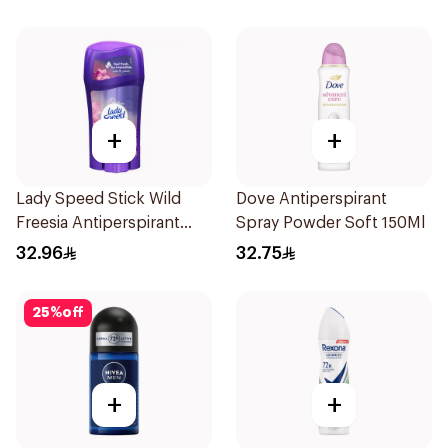
+
+
Lady Speed Stick Wild
Dove Antiperspirant
Freesia Antiperspirant
Spray Powder Soft 150Ml
Deodorant 65g
32.96
32.75
25
%
off
+
+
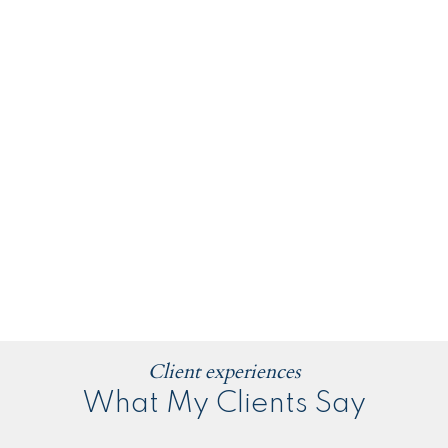
Client experiences
What My Clients Say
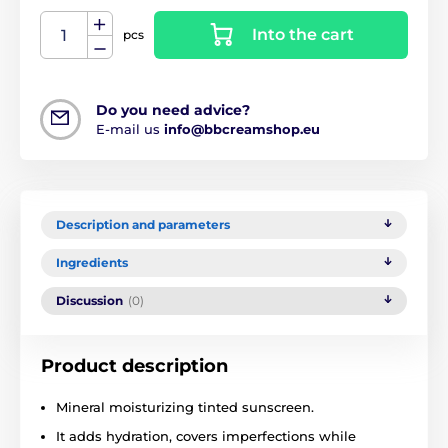
Into the cart
pcs
Do you need advice?
E-mail us
info@bbcreamshop.eu
Description and parameters
Ingredients
Discussion
(0)
Product description
Mineral moisturizing tinted sunscreen.
It adds hydration, covers imperfections while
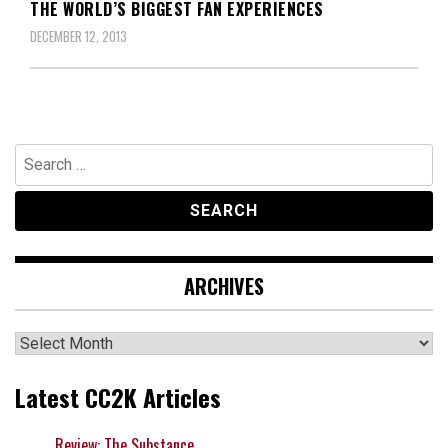
THE WORLD’S BIGGEST FAN EXPERIENCES
DECEMBER 12, 2013
Search
for:
ARCHIVES
Archives
Latest CC2K Articles
Review: The Substance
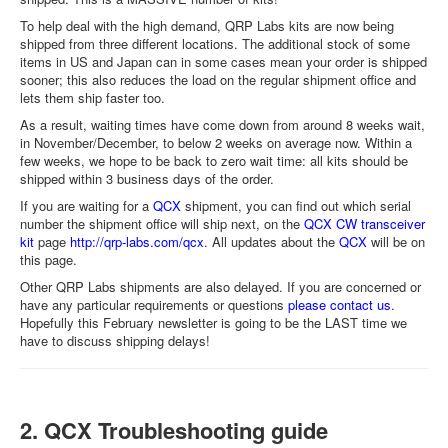
To help deal with the high demand, QRP Labs kits are now being
shipped from three different locations. The additional stock of some
items in US and Japan can in some cases mean your order is shipped
sooner; this also reduces the load on the regular shipment office and
lets them ship faster too.
As a result, waiting times have come down from around 8 weeks wait,
in November/December, to below 2 weeks on average now. Within a
few weeks, we hope to be back to zero wait time: all kits should be
shipped within 3 business days of the order.
If you are waiting for a
QCX
shipment, you can find out which serial
number the shipment office will ship next, on the
QCX CW transceiver
kit
page
http://qrp-labs.com/qcx
. All updates about the
QCX
will be on
this page.
Other QRP Labs shipments are also delayed. If you are concerned or
have any particular requirements or questions
please contact us
.
Hopefully this February newsletter is going to be the LAST time we
have to discuss shipping delays!
2. QCX Troubleshooting guide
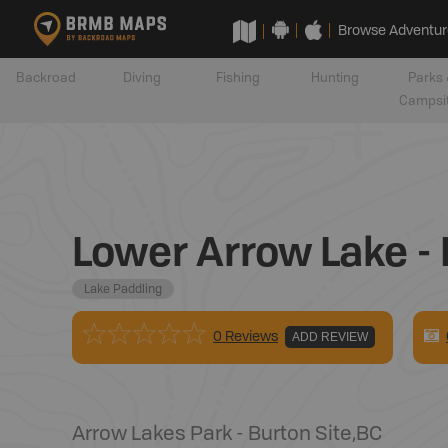
Browse Adventur
Backroad
Diving
Fishing
Hunting
Parks 
Campsi
Lower Arrow Lake - 
Lake Paddling
0 Reviews
ADD REVIEW
Arrow Lakes Park - Burton Site
,
BC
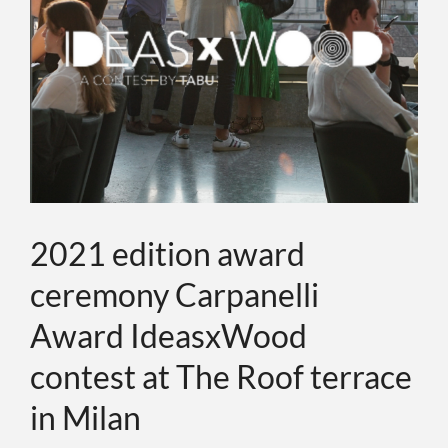
ИНДИВИДУ
О КОМПАН
СОБЫТИЯ
КОНТАКТЫ
2021 edition award
ceremony Carpanelli
ЯЗЫК
Award IdeasxWood
contest at The Roof terrace
in Milan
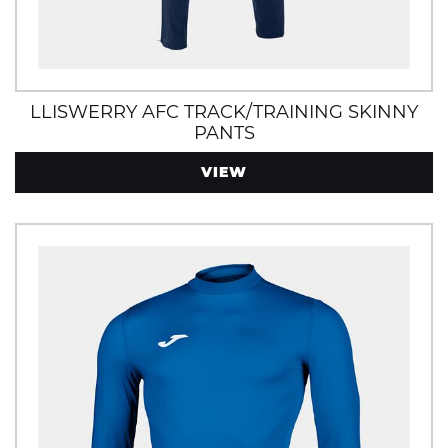
LLISWERRY AFC TRACK/TRAINING SKINNY
PANTS
VIEW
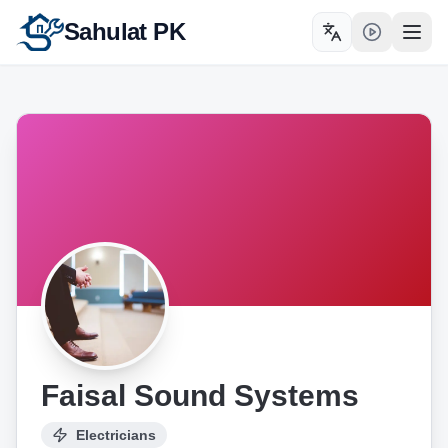
Sahulat PK
Toggle language
Open
Faisal Sound Systems
Electricians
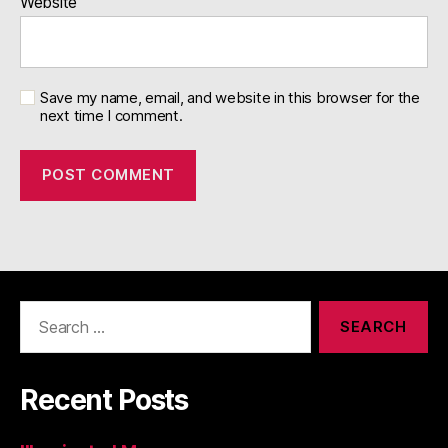
Website
Save my name, email, and website in this browser for the
next time I comment.
Search
for:
Recent Posts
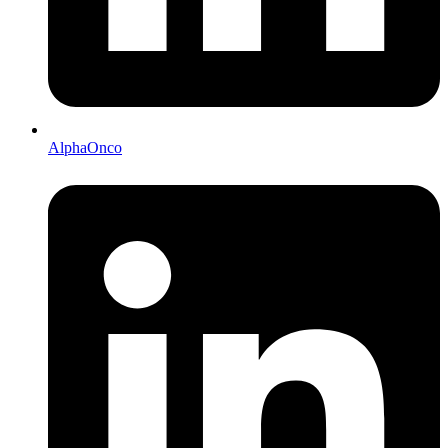
AlphaOnco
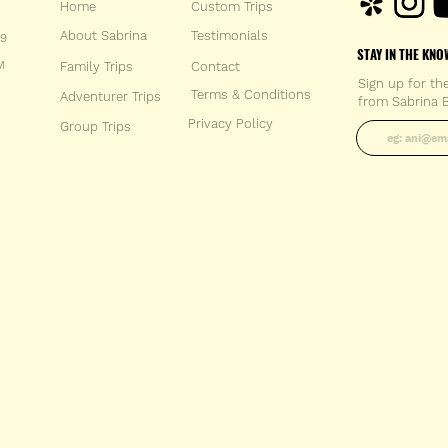
Home
Custom Trips
About Sabrina
Testimonials
59
STAY IN THE KNO
M
Family Trips
Con
tact
Sign up for th
Terms & Conditions
Adventurer Trips
from Sabrina B
Enter your 
Privacy Policy
Group Trips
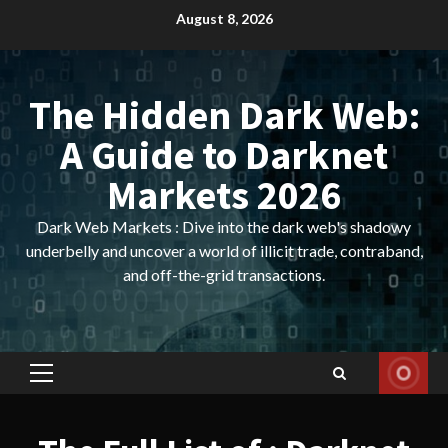
Skip
August 8, 2026
to
content
The Hidden Dark Web:
A Guide to Darknet
Markets 2026
Dark Web Markets : Dive into the dark web's shadowy
underbelly and uncover a world of illicit trade, contraband,
and off-the-grid transactions.
Primary
Menu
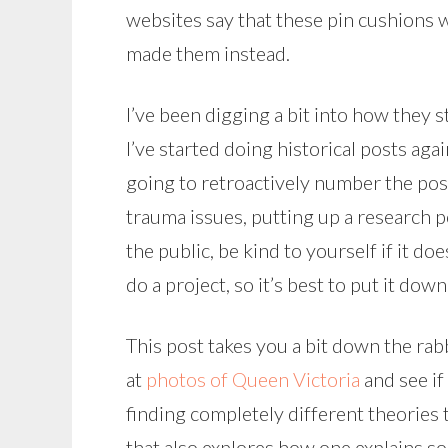
websites say that these pin cushions 
made them instead.
I’ve been digging a bit into how they 
I’ve started doing historical posts ag
going to retroactively number the posts
trauma issues, putting up a research po
the public, be kind to yourself if it do
do a project, so it’s best to put it down
This post takes you a bit down the rabb
at
photos of Queen Victoria
and see if
finding completely different theories 
that also explores how one explains s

• _Work instruction_
Transcribe every line of text in the material above verbatim, leaving out the pictures.

• _Task output_
+
+
Lady Speed Stick Wild
Dove Antiperspirant
Freesia Antiperspirant
Spray Powder Soft 150Ml
Deodorant 65g
32.96
32.75
25
%
off
+
+
Client experiences
What My Clients Say
Into the cart
pcs
Do you need advice?
E-mail us
info@bbcreamshop.eu
Description and parameters
Ingredients
Discussion
(0)
Product description
Mineral moisturizing tinted sunscreen.
It adds hydration, covers imperfections while
THE WORLD’S BIGGEST FAN EXPERIENCES
DECEMBER 12, 2013
Search
for:
ARCHIVES
Archives
Latest CC2K Articles
Review: The Substance
To help deal with the high demand, QRP Labs kits are now being
shipped from three different locations. The additional stock of some
items in US and Japan can in some cases mean your order is shipped
sooner; this also reduces the load on the regular shipment office and
lets them ship faster too.
As a result, waiting times have come down from around 8 weeks wait,
in November/December, to below 2 weeks on average now. Within a
few weeks, we hope to be back to zero wait time: all kits should be
shipped within 3 business days of the order.
If you are waiting for a
QCX
shipment, you can find out which serial
number the shipment office will ship next, on the
QCX CW transceiver
kit
page
http://qrp-labs.com/qcx
. All updates about the
QCX
will be on
this page.
Other QRP Labs shipments are also delayed. If you are concerned or
have any particular requirements or questions
please contact us
.
Hopefully this February newsletter is going to be the LAST time we
have to discuss shipping delays!
2. QCX Troubleshooting guide
Browse Adventur
Backroad
Diving
Fishing
Hunting
Parks 
Campsi
Lower Arrow Lake - 
Lake Paddling
0 Reviews
ADD REVIEW
Arrow Lakes Park - Burton Site
,
BC
ИНДИВИДУ
О КОМПАН
СОБЫТИЯ
КОНТАКТЫ
2021 edition award
ceremony Carpanelli
ЯЗЫК
Award IdeasxWood
contest at The Roof terrace
in Milan
LLISWERRY AFC TRACK/TRAINING SKINNY
PANTS
VIEW
Sahulat PK
Toggle language
Open
Faisal Sound Systems
Electricians
Website
Save my name, email, and website in this browser for the
next time I comment.
Search
for:
Recent Posts
AlphaOnco
Home
Custom Trips
About Sabrina
Testimonials
59
STAY IN THE KNO
M
Family Trips
Con
tact
Sign up for th
Terms & Conditions
Adventurer Trips
from Sabrina B
Enter your 
Privacy Policy
Group Trips
Skip
August 8, 2026
to
content
The Hidden Dark Web:
A Guide to Darknet
Markets 2026
Dark Web Markets : Dive into the dark web's shadowy
underbelly and uncover a world of illicit trade, contraband,
and off-the-grid transactions.
Primary
Menu
websites say that these pin cushions 
made them instead.
I’ve been digging a bit into how they 
I’ve started doing historical posts ag
going to retroactively number the posts
trauma issues, putting up a research po
the public, be kind to yourself if it do
do a project, so it’s best to put it down
This post takes you a bit down the rabb
at
photos of Queen Victoria
and see if
finding completely different theories 
that also explores how one explains s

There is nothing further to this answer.